文書抜粋 -
#####
暗証番号をハッキングして、口座から金銭を盗み取る手口は「おれおれ詐欺」などの手口の一端として良く知られて来ています。それで、自身の暗証番号は「生年月日」や「住所番号」や「電話番号」や「結婚記念日」などに設定しないで下さい、という注意書きを見たことがあると思います。

手がかりの数字などのアルゴリズムがあれば、コンピューターを使って瞬時に解読されてしまうからです。

 

ところで、遺伝暗号のコドンは、組合せが少なく「セントラルドグマ」の項で説明した一覧表しかありません。

あらかじめ、全配列を入力しておけば、ランダムに切断されたDNA断片を数億個、同時並行的に決定することも簡単な事です。断片化した1本鎖のDNAに対して、断片の相補鎖を合成しながら塩基配列を決定します。(Sequence-By-Synthesis法)

この方法は、「次世代シークエンス」と呼ばれ、検体中に含まれる遺伝子配列を網羅的に解読して行きます。ウィルスなども「分離」「培養」などというステップを踏むことなく、例え未知のウィルスであっても、その存在を明らかにすることが可能なのです。

 

日本では、「次世代型シークエンシング」の装置は、ロシュ社、イルミナ社、ライフテクノロジー社の機器が導入されて来ています。
#####
提供データ -
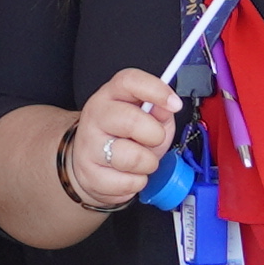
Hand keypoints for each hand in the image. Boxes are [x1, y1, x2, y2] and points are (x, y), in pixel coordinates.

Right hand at [60, 67, 184, 214]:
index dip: (155, 90)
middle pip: (131, 121)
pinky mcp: (89, 174)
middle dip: (154, 136)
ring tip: (141, 161)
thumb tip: (168, 107)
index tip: (174, 104)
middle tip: (154, 141)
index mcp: (111, 95)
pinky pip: (128, 183)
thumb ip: (160, 111)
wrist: (89, 164)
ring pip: (132, 158)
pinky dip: (136, 183)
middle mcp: (96, 116)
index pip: (129, 81)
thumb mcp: (147, 118)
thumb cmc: (124, 138)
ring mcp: (89, 145)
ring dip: (147, 164)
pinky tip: (127, 175)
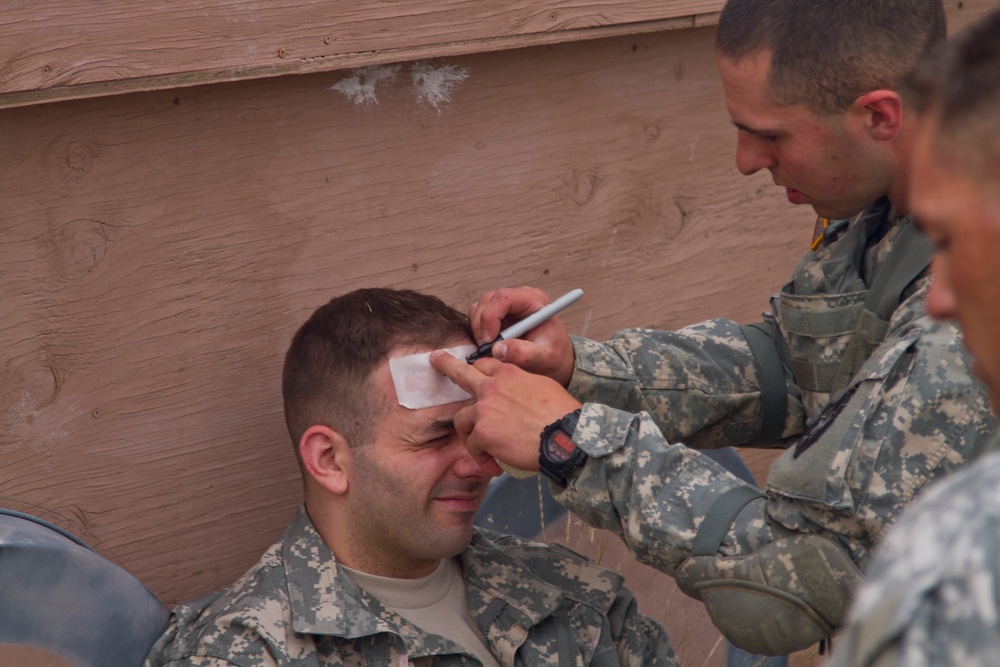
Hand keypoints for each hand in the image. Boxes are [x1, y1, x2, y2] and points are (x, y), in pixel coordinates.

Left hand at [430, 350, 582, 471]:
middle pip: (461, 373)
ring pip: (462, 419)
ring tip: (483, 448)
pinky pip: (472, 446)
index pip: (486, 364)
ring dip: (470, 434)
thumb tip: (519, 393)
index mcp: (510, 373)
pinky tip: (495, 464)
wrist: (566, 436)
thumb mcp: (543, 386)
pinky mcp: (482, 433)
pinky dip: (482, 457)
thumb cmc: (562, 415)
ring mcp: (484, 409)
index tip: (474, 371)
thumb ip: (523, 385)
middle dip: (446, 365)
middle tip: (435, 359)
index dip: (478, 369)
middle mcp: (492, 387)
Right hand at [468, 286, 575, 385]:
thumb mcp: (544, 357)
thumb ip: (524, 353)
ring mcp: (506, 305)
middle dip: (481, 325)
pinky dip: (477, 331)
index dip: (491, 318)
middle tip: (485, 347)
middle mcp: (519, 298)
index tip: (489, 340)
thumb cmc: (553, 355)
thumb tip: (498, 349)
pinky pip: (478, 316)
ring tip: (488, 347)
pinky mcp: (497, 314)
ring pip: (479, 307)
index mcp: (534, 301)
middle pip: (488, 300)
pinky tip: (488, 345)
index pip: (503, 298)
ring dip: (477, 328)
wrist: (555, 359)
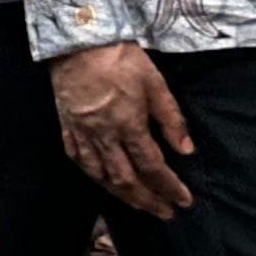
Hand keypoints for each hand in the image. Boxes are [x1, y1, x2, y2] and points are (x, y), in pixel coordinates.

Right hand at [49, 41, 195, 216]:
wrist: (77, 42)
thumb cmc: (120, 58)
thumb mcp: (155, 83)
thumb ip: (172, 119)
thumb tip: (187, 150)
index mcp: (129, 124)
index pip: (153, 167)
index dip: (170, 187)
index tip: (184, 201)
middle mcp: (104, 135)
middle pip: (127, 179)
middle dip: (149, 200)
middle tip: (165, 213)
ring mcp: (83, 134)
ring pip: (101, 176)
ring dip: (123, 196)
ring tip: (139, 205)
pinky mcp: (67, 127)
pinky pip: (79, 161)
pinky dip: (94, 177)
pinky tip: (103, 182)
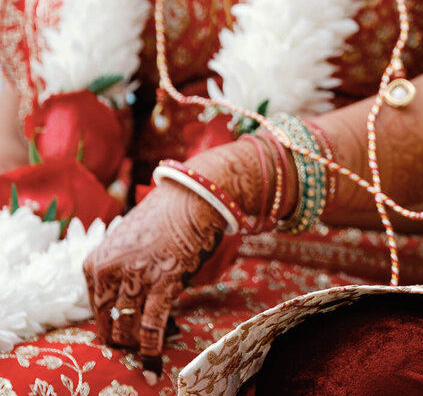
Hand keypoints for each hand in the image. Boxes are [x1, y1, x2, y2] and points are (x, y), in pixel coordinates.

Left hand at [83, 139, 266, 365]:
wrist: (194, 196)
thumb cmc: (164, 217)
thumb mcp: (126, 241)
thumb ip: (118, 270)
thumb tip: (125, 301)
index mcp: (95, 263)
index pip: (97, 309)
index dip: (112, 325)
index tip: (124, 333)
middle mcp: (109, 272)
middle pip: (109, 322)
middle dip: (123, 338)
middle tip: (137, 345)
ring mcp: (136, 277)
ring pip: (127, 327)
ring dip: (138, 343)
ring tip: (149, 351)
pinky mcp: (162, 282)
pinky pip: (152, 323)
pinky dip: (152, 346)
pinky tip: (154, 359)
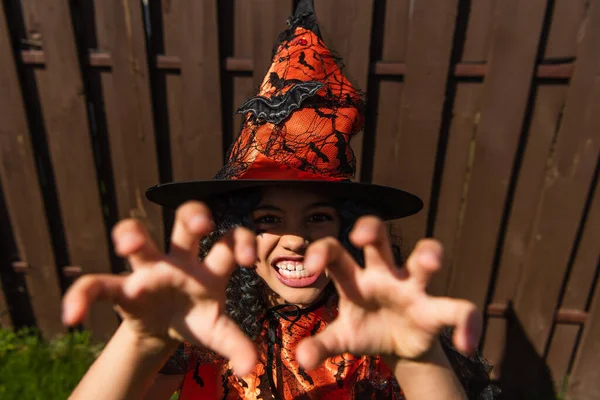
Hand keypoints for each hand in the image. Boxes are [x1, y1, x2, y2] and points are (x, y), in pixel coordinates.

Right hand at [62, 201, 257, 375]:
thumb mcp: (217, 332)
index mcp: (208, 268)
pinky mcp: (121, 288)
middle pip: (184, 221)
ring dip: (130, 234)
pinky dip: (82, 297)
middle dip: (192, 215)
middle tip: (198, 224)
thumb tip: (250, 368)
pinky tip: (73, 316)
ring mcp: (149, 269)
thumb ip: (235, 345)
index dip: (242, 239)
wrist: (166, 330)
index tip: (248, 260)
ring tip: (128, 246)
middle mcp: (180, 260)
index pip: (230, 239)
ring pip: (137, 235)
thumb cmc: (196, 320)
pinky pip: (96, 284)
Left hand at [296, 216, 481, 368]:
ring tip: (430, 263)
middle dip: (371, 228)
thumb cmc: (364, 330)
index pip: (335, 253)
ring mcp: (411, 288)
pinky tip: (465, 344)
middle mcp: (383, 274)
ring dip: (429, 254)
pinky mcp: (435, 309)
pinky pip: (458, 309)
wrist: (396, 346)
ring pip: (423, 257)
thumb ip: (322, 346)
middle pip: (379, 238)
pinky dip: (466, 323)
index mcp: (354, 278)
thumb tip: (300, 359)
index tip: (311, 267)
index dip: (322, 251)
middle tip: (361, 236)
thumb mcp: (342, 338)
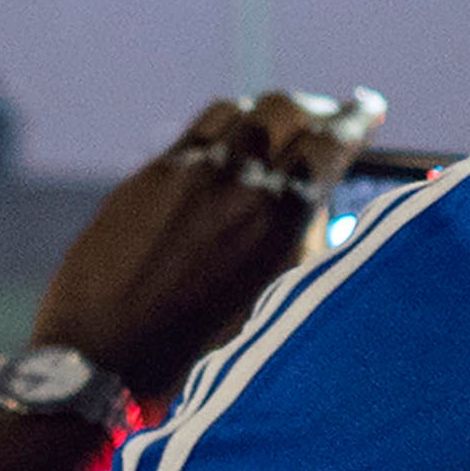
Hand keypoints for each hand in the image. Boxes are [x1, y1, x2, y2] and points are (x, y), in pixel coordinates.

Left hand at [31, 93, 358, 399]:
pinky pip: (198, 131)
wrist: (101, 363)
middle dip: (316, 109)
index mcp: (278, 222)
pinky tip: (228, 142)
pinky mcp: (147, 177)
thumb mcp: (272, 306)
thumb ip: (300, 248)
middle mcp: (235, 183)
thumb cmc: (195, 356)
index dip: (356, 118)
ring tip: (278, 128)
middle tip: (328, 116)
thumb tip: (313, 205)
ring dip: (268, 113)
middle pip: (287, 111)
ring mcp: (186, 172)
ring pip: (239, 111)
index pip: (329, 144)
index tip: (369, 106)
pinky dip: (225, 126)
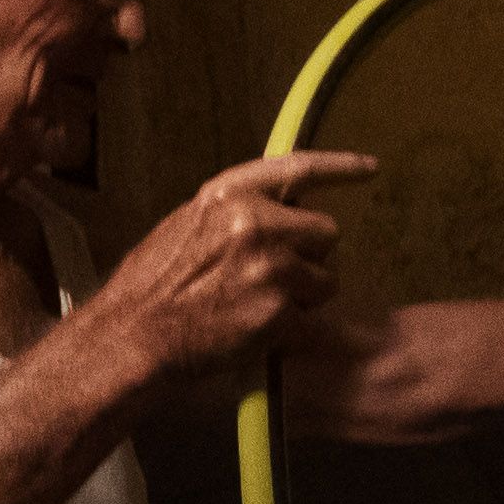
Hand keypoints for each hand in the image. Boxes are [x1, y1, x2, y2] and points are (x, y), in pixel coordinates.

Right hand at [91, 151, 378, 387]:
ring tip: (258, 307)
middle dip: (309, 255)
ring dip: (305, 296)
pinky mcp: (279, 312)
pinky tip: (257, 333)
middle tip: (273, 277)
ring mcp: (271, 267)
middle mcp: (255, 222)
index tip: (370, 166)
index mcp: (228, 195)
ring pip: (326, 279)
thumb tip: (278, 209)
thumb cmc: (152, 286)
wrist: (133, 337)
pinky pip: (312, 321)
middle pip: (326, 231)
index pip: (299, 168)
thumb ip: (235, 213)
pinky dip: (294, 332)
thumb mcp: (188, 225)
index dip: (340, 166)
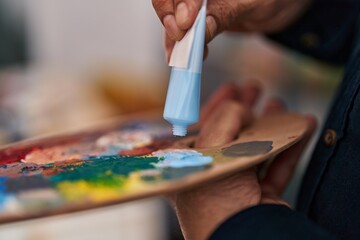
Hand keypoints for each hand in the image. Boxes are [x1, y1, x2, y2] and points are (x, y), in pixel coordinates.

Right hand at [152, 0, 311, 61]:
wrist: (286, 6)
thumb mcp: (254, 3)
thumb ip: (225, 13)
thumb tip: (200, 28)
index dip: (181, 2)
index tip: (185, 22)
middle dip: (170, 19)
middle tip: (178, 37)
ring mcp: (198, 3)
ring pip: (174, 16)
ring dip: (173, 37)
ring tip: (177, 55)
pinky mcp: (200, 17)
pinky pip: (184, 30)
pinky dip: (181, 44)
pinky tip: (183, 56)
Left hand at [168, 83, 315, 239]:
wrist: (242, 235)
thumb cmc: (214, 196)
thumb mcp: (210, 147)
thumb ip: (224, 118)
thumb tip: (242, 108)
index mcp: (188, 166)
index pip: (200, 128)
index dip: (216, 105)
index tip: (232, 88)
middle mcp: (210, 175)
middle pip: (230, 135)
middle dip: (245, 109)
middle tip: (255, 88)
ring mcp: (236, 187)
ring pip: (254, 148)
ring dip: (269, 124)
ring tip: (278, 102)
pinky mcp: (261, 197)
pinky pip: (276, 166)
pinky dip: (290, 146)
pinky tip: (302, 126)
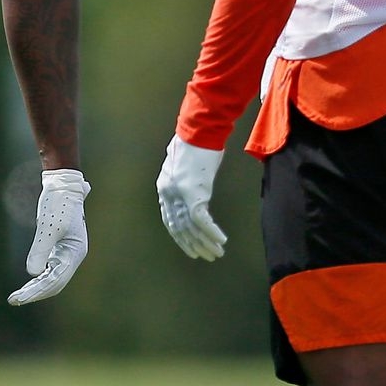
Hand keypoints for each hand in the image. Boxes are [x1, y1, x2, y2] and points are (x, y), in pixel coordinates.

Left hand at [7, 169, 89, 305]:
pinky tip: (27, 283)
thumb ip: (40, 249)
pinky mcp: (60, 249)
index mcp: (74, 253)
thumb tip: (32, 274)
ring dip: (36, 288)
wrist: (62, 186)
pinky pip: (50, 270)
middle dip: (35, 293)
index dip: (36, 292)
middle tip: (13, 300)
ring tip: (16, 296)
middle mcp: (73, 256)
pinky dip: (38, 278)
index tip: (18, 298)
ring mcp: (68, 253)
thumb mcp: (48, 226)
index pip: (55, 281)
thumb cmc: (58, 204)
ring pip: (52, 279)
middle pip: (54, 284)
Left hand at [156, 135, 226, 260]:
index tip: (191, 248)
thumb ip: (181, 174)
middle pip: (181, 228)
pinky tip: (221, 241)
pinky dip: (212, 232)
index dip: (181, 237)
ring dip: (206, 242)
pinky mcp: (195, 193)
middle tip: (206, 256)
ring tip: (217, 253)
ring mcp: (181, 195)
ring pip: (192, 228)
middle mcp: (169, 194)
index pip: (170, 220)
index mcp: (164, 188)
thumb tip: (186, 177)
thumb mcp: (181, 161)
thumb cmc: (194, 141)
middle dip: (194, 244)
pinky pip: (203, 220)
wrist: (199, 129)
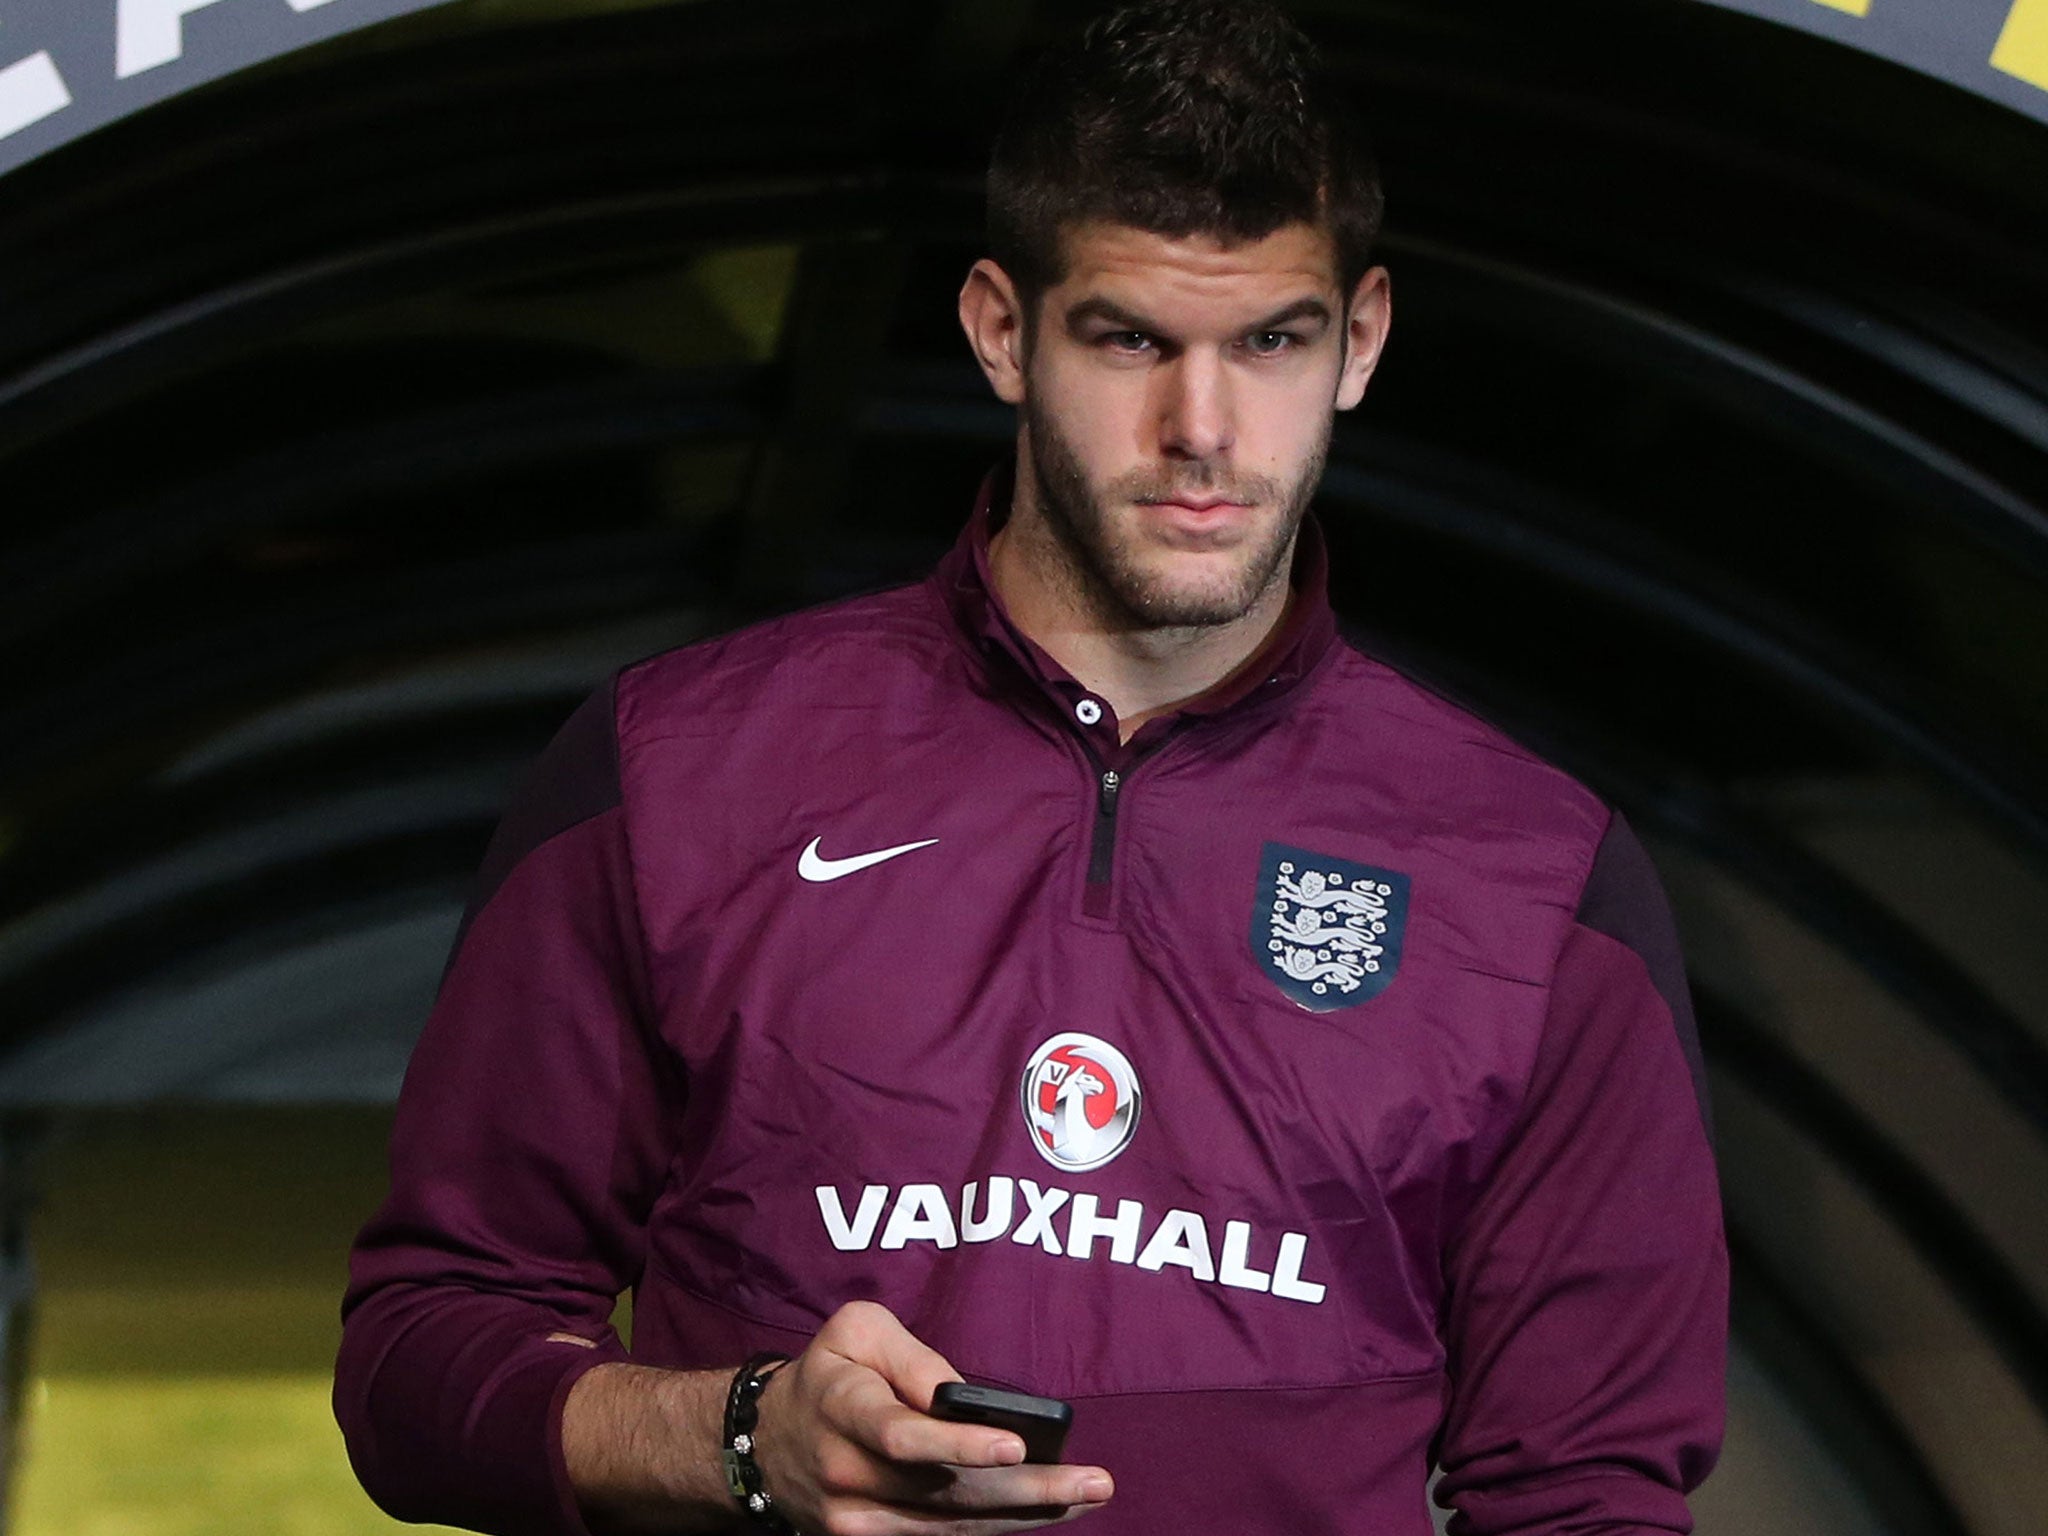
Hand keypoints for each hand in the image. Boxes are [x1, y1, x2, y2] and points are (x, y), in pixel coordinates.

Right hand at [749, 1300, 1113, 1534]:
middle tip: (1096, 1482)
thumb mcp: (857, 1332)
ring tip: (1087, 1494)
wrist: (768, 1442)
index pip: (903, 1435)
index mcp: (843, 1408)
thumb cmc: (829, 1373)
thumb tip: (963, 1397)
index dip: (960, 1445)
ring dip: (1026, 1513)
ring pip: (952, 1523)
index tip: (1017, 1446)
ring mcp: (856, 1519)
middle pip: (946, 1491)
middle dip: (1028, 1489)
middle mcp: (847, 1473)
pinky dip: (995, 1526)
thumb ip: (912, 1357)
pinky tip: (1042, 1511)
#####
課題内容 - 次世代シークエンスに関する文章の「この方法は、「次世代シークエ」から「機器が導入されて来ています。」まで（両端を含む）を、「ウィルス」を「病原体」に置き換えて書き直すこと。 記録は文章とは別の資料である。

解答 -
この方法は、「次世代シークエンス」と呼ばれ、検体中に含まれる遺伝子配列を網羅的に解読して行きます。病原体なども「分離」「培養」などというステップを踏むことなく、例え未知の病原体であっても、その存在を明らかにすることが可能なのです。

 

日本では、「次世代型シークエンシング」の装置は、ロシュ社、イルミナ社、ライフテクノロジー社の機器が導入されて来ています。